▼▼▼

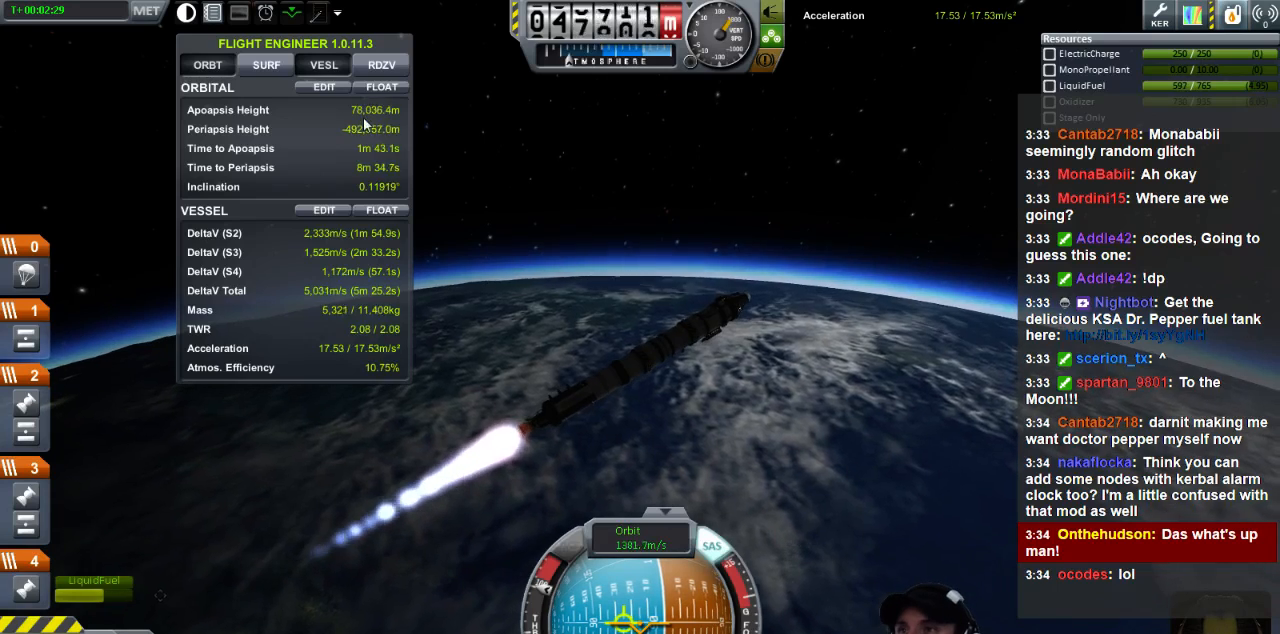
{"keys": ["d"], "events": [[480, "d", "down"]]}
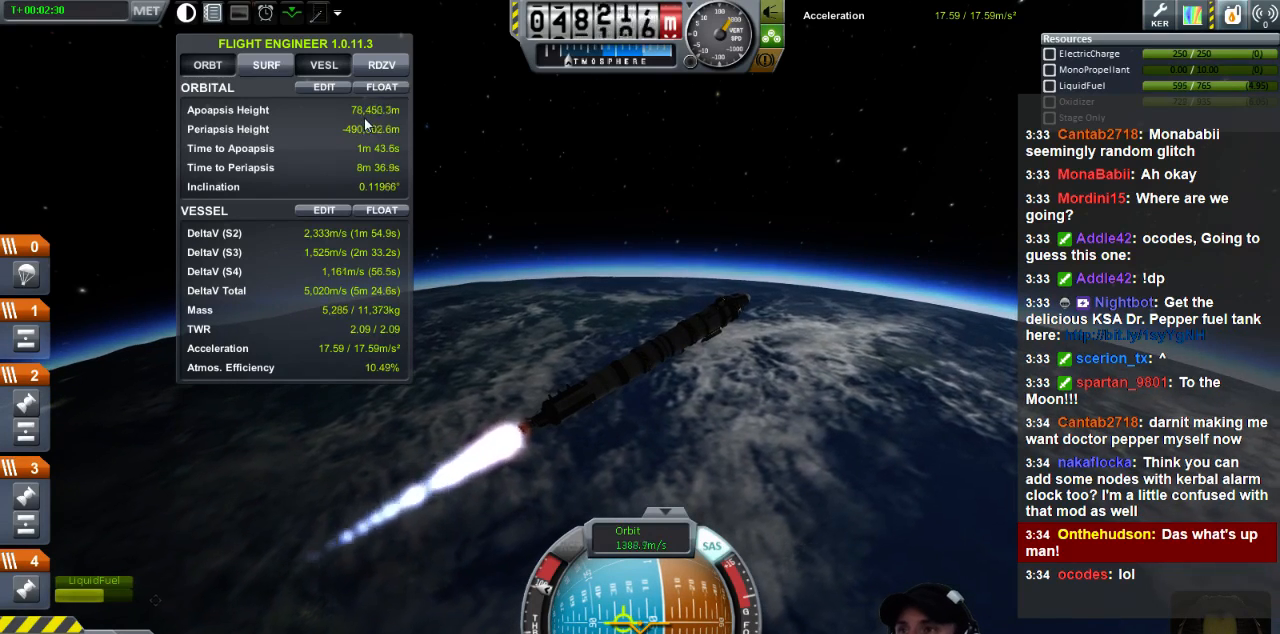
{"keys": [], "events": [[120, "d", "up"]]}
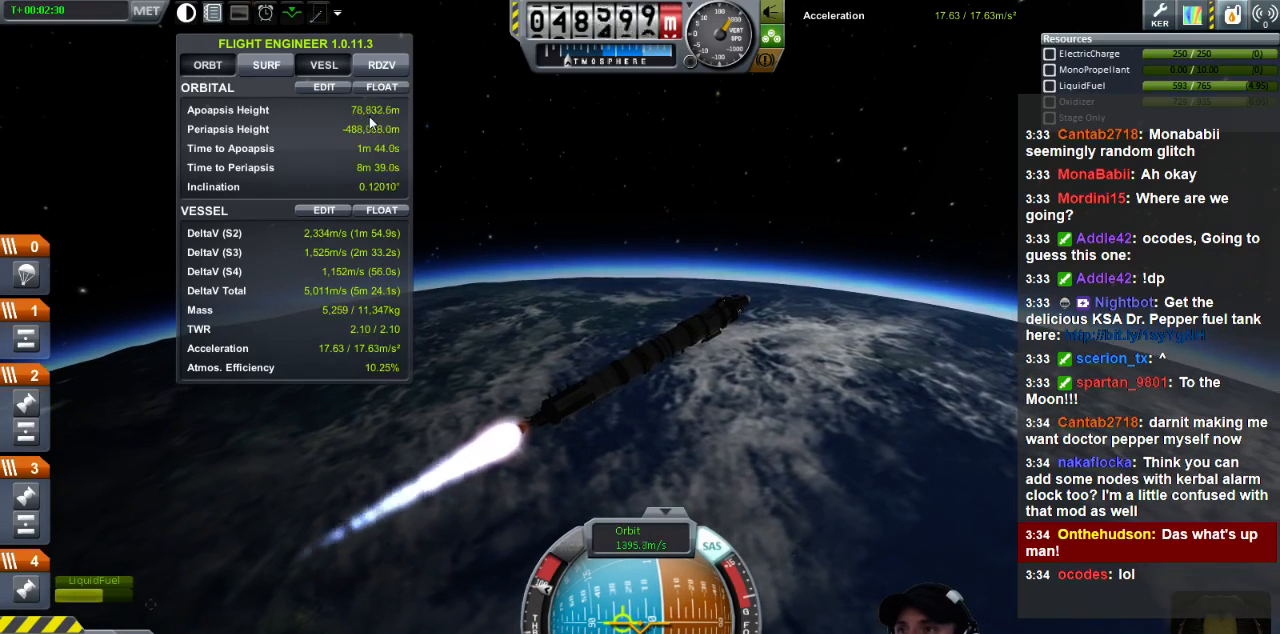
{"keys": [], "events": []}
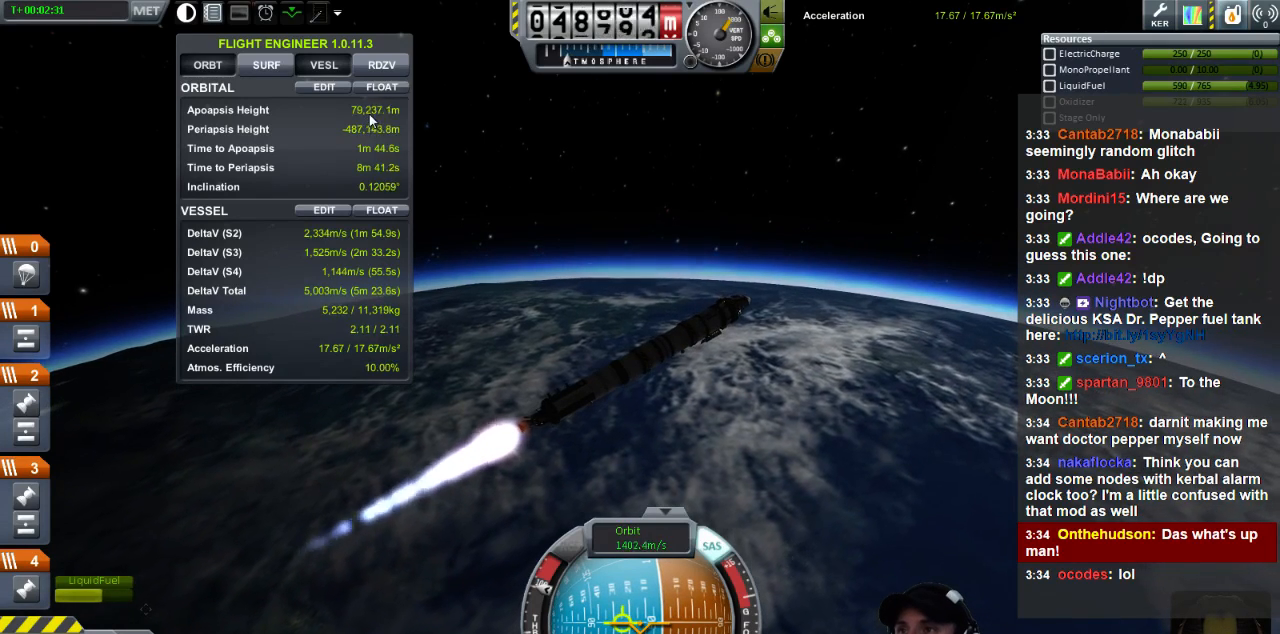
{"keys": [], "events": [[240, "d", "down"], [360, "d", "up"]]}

▲▲▲

● WHAT YOU SHOULD DO
Output a faithful copy of the data, with each picture left out.

● OUTPUT OF THE TASK
{"keys": ["d"], "events": [[480, "d", "down"]]}
{"keys": [], "events": [[120, "d", "up"]]}
{"keys": [], "events": []}
{"keys": [], "events": [[240, "d", "down"], [360, "d", "up"]]}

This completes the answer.